Bagaimana perasaan kalian ketika membaca cerita di atas ?
Setelah
membaca cerita “Yang Lebih Penting dari Aku”, perasaan yang paling kuat saya
rasakan adalah tidak nyaman, sedih, dan tertekan. Cerita ini membuat saya
seolah-olah berada di posisi tokoh “aku” yang harus duduk diam di tengah
keramaian, tetapi justru merasa tidak dianggap. Suasana cerita terasa sunyi,
dingin, dan penuh tekanan batin, meskipun di sekeliling tokoh terdapat banyak
orang.
Sejak awal
cerita, saya merasakan adanya sindiran dan ejekan halus yang ditujukan kepada
tokoh “aku”. Kalimat-kalimat seperti “Bukan patung, tapi angin” sangat
menyentuh perasaan saya sebagai pembaca. Ungkapan tersebut menggambarkan bahwa
keberadaan tokoh seolah tidak memiliki arti apa pun. Hal ini menimbulkan rasa
iba, karena siapa pun tentu ingin dihargai, terlebih oleh orang-orang yang
masih memiliki hubungan keluarga.
Selain itu,
cerita ini juga menghadirkan rasa terasing di tengah keluarga sendiri. Tokoh
“aku” sebenarnya tidak melakukan kesalahan apa pun, tetapi tetap menjadi
sasaran gunjingan. Perasaan tersebut membuat saya ikut merasa lelah dan jenuh,
apalagi tokoh tidak memiliki pilihan untuk pergi karena situasi keluarga yang
mengharuskannya tetap bertahan. Kondisi tersebut terasa sangat realistis dan
dekat dengan kehidupan sehari-hari.
Semakin ke
tengah cerita, emosi tokoh semakin menumpuk. Ia berusaha mengalihkan perhatian
dengan membaca buku, tetapi pikirannya tetap terganggu oleh suara-suara
sindiran. Hal ini membuat saya merasakan amarah yang dipendam, yaitu perasaan
kesal yang tidak bisa diungkapkan. Sebagai pembaca, saya dapat memahami dilema
tokoh: ingin membela diri, tetapi terhalang oleh norma, rasa sungkan, dan
ikatan keluarga.
Pada bagian
akhir cerita, ketika tokoh berdiri dan kursi besi berderit nyaring, saya
merasakan ketegangan sekaligus kelegaan.
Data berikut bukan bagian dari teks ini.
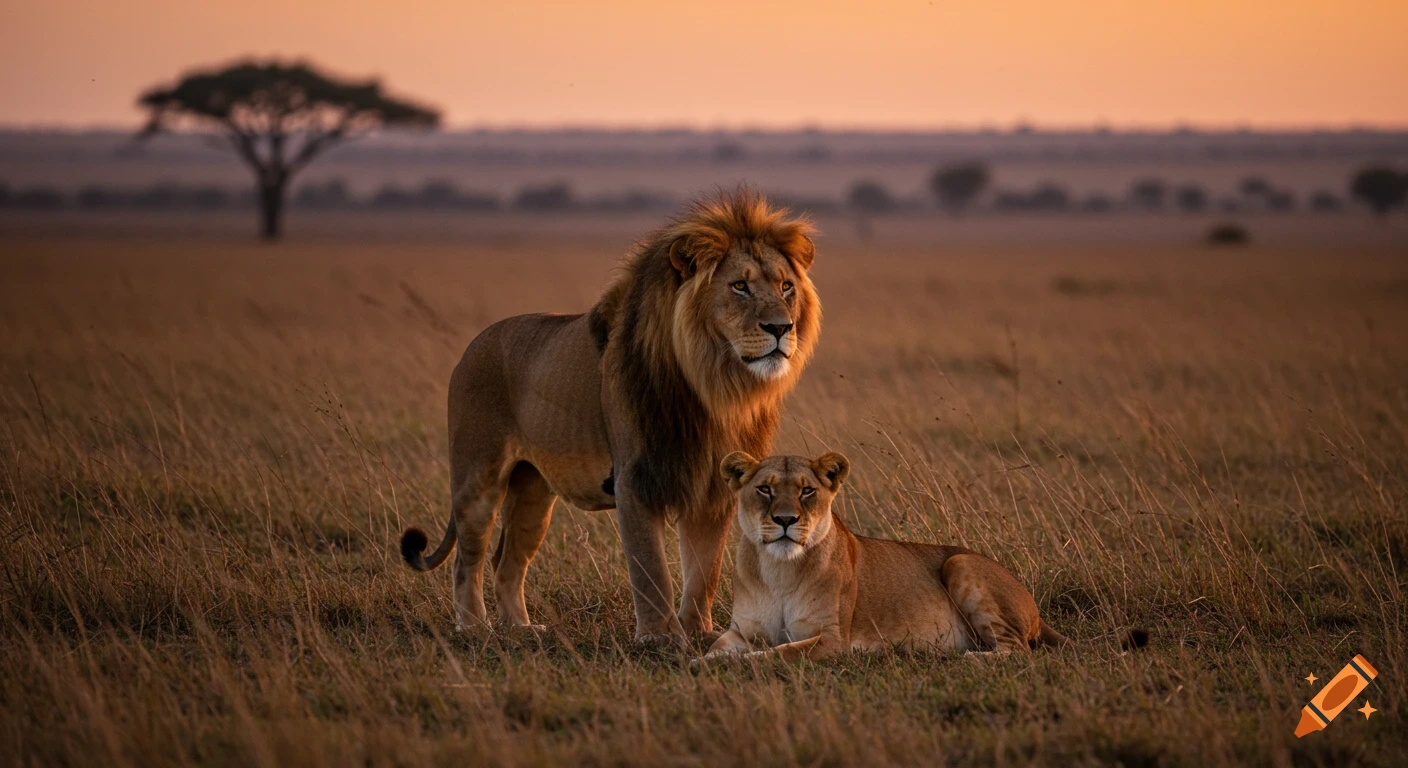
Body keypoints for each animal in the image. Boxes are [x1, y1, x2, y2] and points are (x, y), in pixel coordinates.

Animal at [399, 189, 822, 646]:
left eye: (786, 287)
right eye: (740, 286)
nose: (782, 327)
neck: (715, 386)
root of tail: (472, 346)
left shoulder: (710, 485)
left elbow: (703, 571)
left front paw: (699, 633)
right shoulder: (635, 479)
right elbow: (650, 569)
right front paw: (659, 638)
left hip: (533, 493)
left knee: (506, 563)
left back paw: (523, 629)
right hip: (478, 478)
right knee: (468, 560)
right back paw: (475, 628)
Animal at [696, 452, 1148, 663]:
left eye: (807, 491)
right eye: (765, 489)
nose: (786, 520)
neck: (780, 570)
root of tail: (1034, 607)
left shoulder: (831, 639)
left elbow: (779, 652)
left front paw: (741, 665)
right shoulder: (741, 630)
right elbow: (717, 648)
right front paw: (705, 663)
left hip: (960, 564)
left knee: (1018, 650)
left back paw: (967, 659)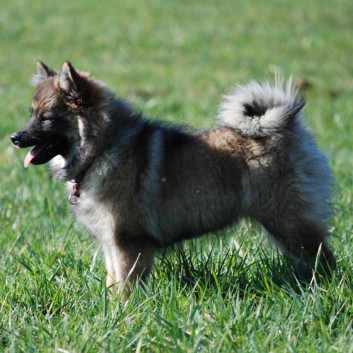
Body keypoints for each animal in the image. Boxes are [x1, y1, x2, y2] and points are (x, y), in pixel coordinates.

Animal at [11, 61, 334, 294]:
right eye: (31, 114)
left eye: (46, 118)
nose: (14, 137)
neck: (102, 149)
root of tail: (285, 127)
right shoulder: (111, 243)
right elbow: (113, 281)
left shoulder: (129, 242)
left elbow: (126, 287)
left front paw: (124, 315)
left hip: (287, 220)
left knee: (323, 257)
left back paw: (326, 289)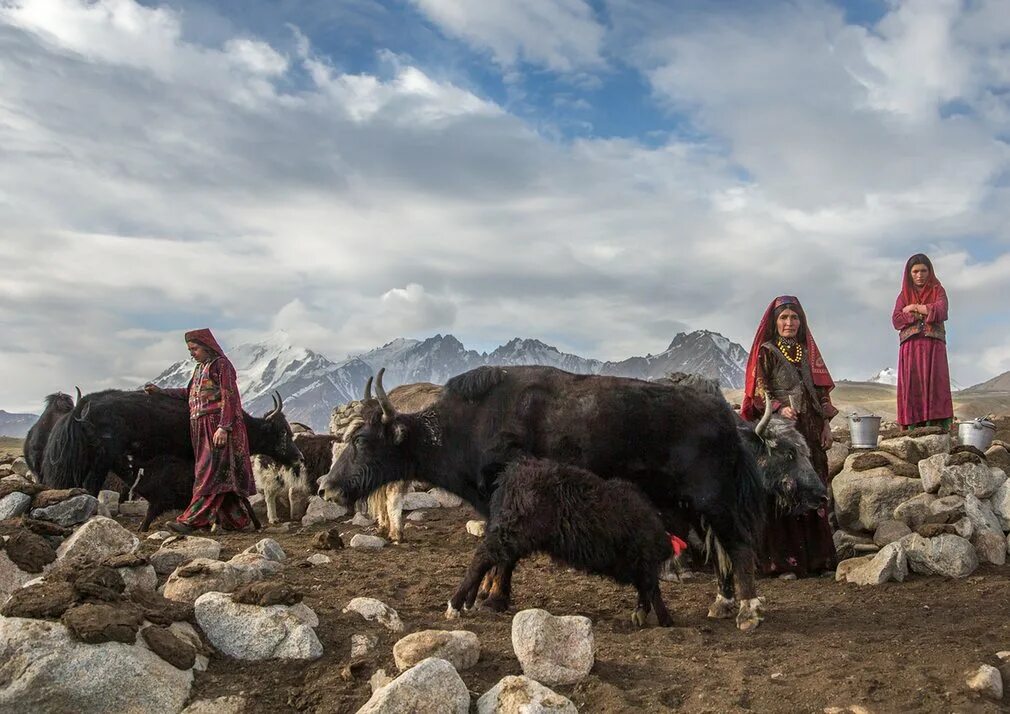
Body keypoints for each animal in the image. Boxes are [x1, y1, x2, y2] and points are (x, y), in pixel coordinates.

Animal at [448, 460, 670, 630]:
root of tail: (510, 475)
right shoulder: (644, 558)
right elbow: (652, 587)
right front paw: (662, 618)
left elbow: (650, 587)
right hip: (512, 533)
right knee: (483, 557)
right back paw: (455, 606)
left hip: (509, 534)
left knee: (491, 560)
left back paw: (474, 602)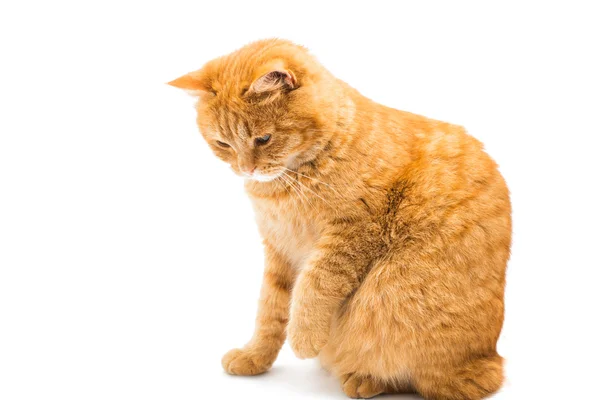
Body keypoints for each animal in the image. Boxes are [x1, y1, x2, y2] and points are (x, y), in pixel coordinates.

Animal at [168, 38, 510, 400]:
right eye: (223, 143)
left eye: (263, 139)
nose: (246, 169)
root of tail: (490, 357)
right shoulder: (279, 249)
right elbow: (270, 310)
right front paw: (255, 356)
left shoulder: (355, 231)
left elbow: (315, 285)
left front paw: (304, 337)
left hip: (391, 299)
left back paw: (364, 378)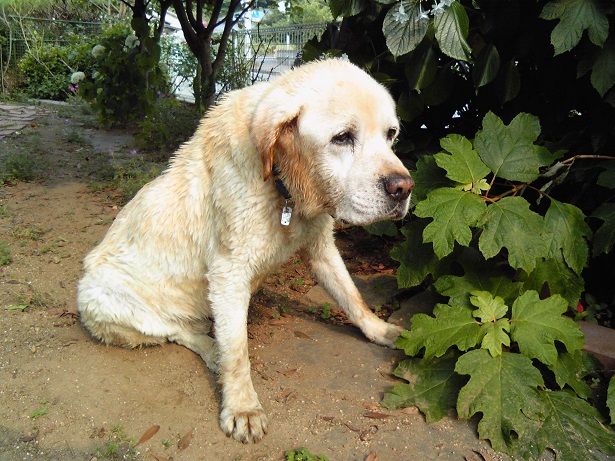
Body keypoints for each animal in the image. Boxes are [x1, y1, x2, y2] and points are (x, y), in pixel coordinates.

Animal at [77, 57, 414, 442]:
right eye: (343, 137)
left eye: (391, 134)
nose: (404, 188)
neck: (283, 186)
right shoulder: (228, 273)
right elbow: (238, 352)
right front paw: (242, 407)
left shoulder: (321, 248)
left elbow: (352, 297)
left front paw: (380, 330)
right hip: (97, 297)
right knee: (173, 330)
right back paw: (212, 351)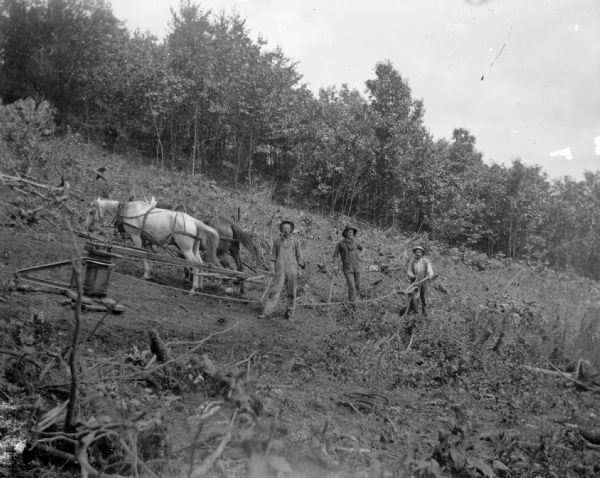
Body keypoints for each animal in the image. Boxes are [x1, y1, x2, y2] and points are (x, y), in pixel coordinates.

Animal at [86, 197, 220, 294]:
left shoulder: (136, 236)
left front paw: (146, 274)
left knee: (195, 264)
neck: (127, 211)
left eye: (91, 212)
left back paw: (193, 289)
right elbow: (148, 254)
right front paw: (150, 272)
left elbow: (142, 254)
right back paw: (200, 286)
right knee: (200, 263)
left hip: (186, 249)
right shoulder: (146, 240)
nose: (88, 227)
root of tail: (195, 221)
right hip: (195, 248)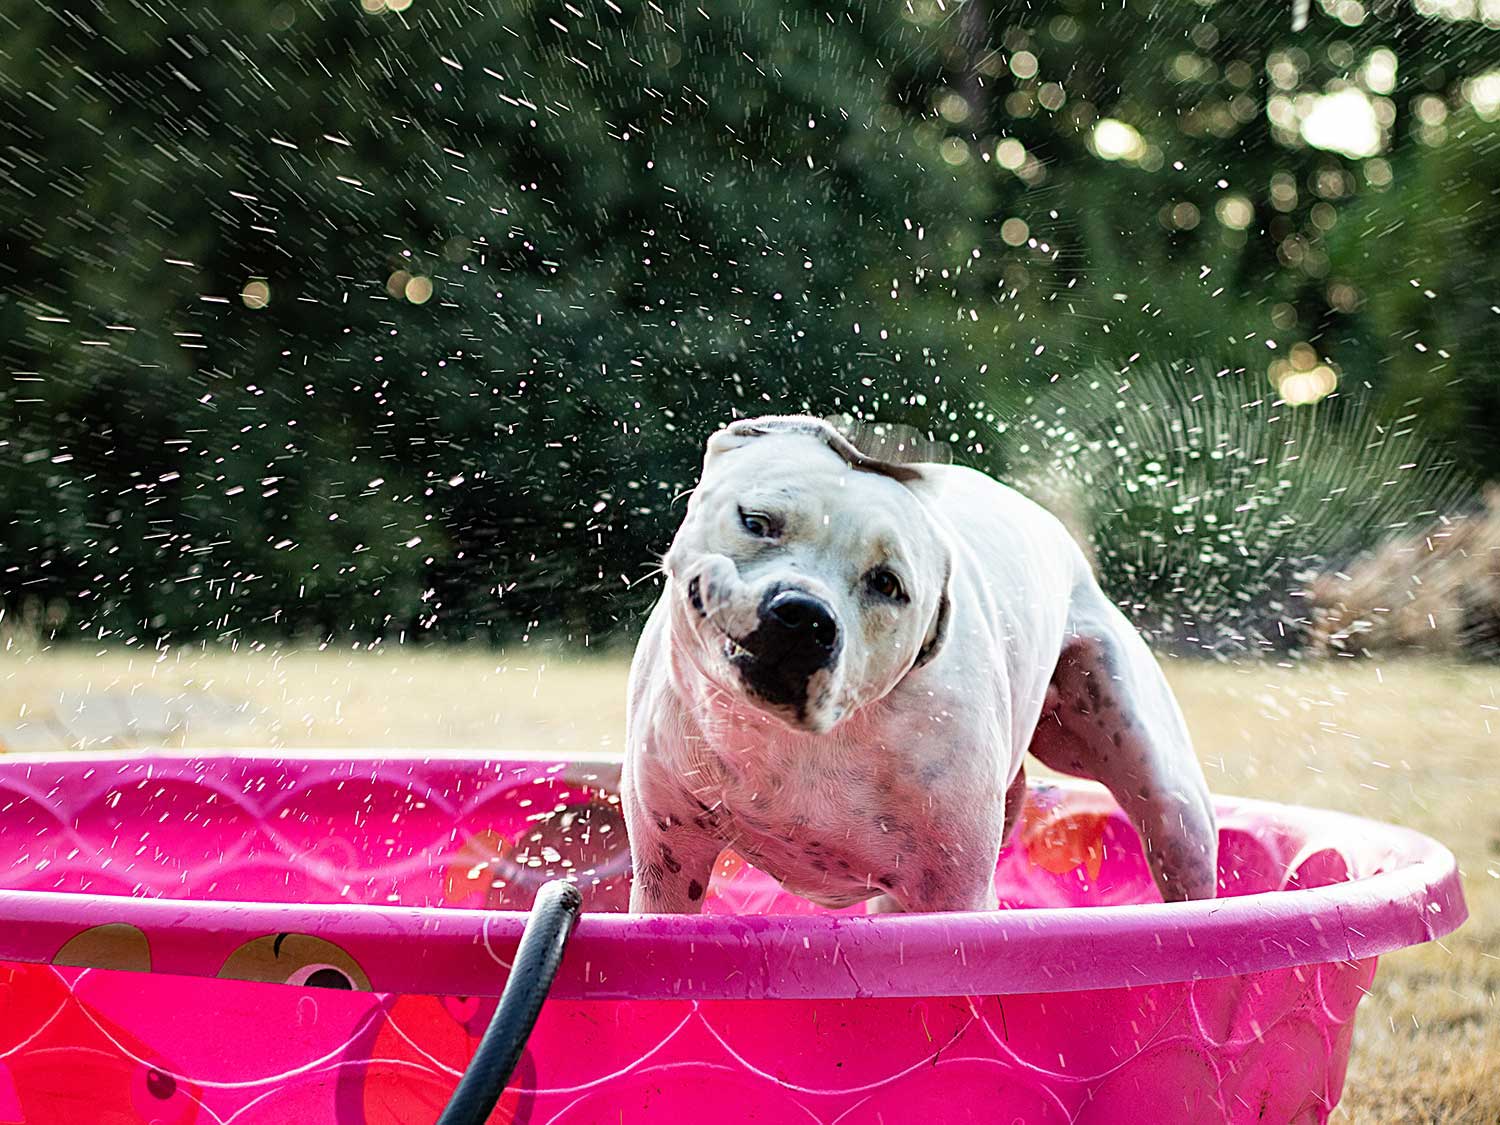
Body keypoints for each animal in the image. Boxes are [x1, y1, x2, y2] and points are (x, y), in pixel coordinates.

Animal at [621, 417, 1218, 918]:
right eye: (756, 521)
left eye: (888, 583)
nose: (804, 615)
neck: (786, 741)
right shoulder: (667, 866)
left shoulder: (949, 892)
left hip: (1162, 788)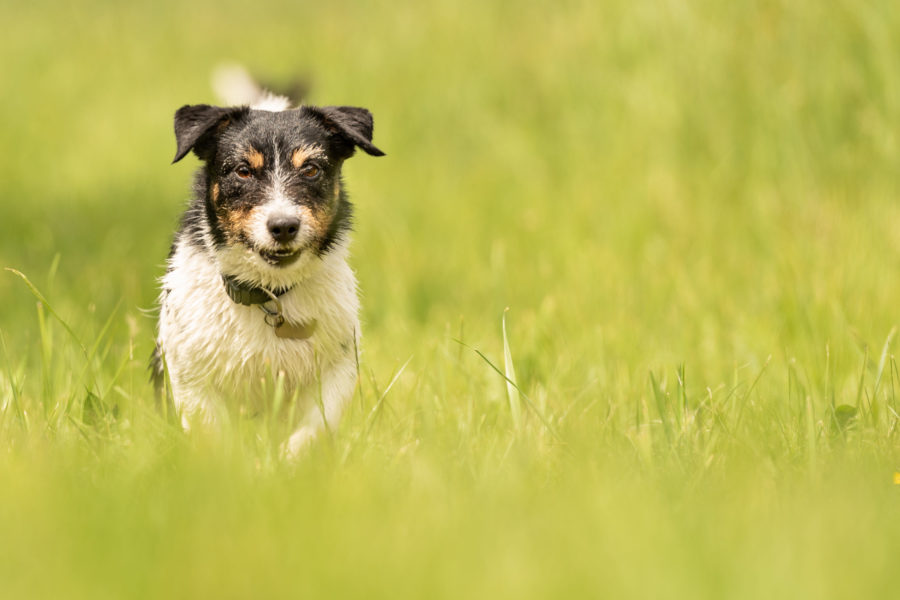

Ketegangan muncul karena saya
penasaran dengan apa yang akan dilakukan tokoh selanjutnya, sedangkan kelegaan
muncul karena akhirnya tokoh berani mengambil sikap. Adegan tersebut memberi
kesan bahwa tokoh tidak ingin lagi terus-menerus diam dan diperlakukan tidak
adil.
Secara
keseluruhan, cerita “Yang Lebih Penting dari Aku” membuat saya ikut merasakan
konflik batin tokoh utama. Cerita ini menyadarkan saya bahwa sikap, ucapan, dan
candaan yang dianggap sepele bisa melukai perasaan orang lain. Melalui cerita
ini, saya belajar pentingnya saling menghargai dan peka terhadap perasaan orang
di sekitar kita, terutama dalam lingkungan keluarga.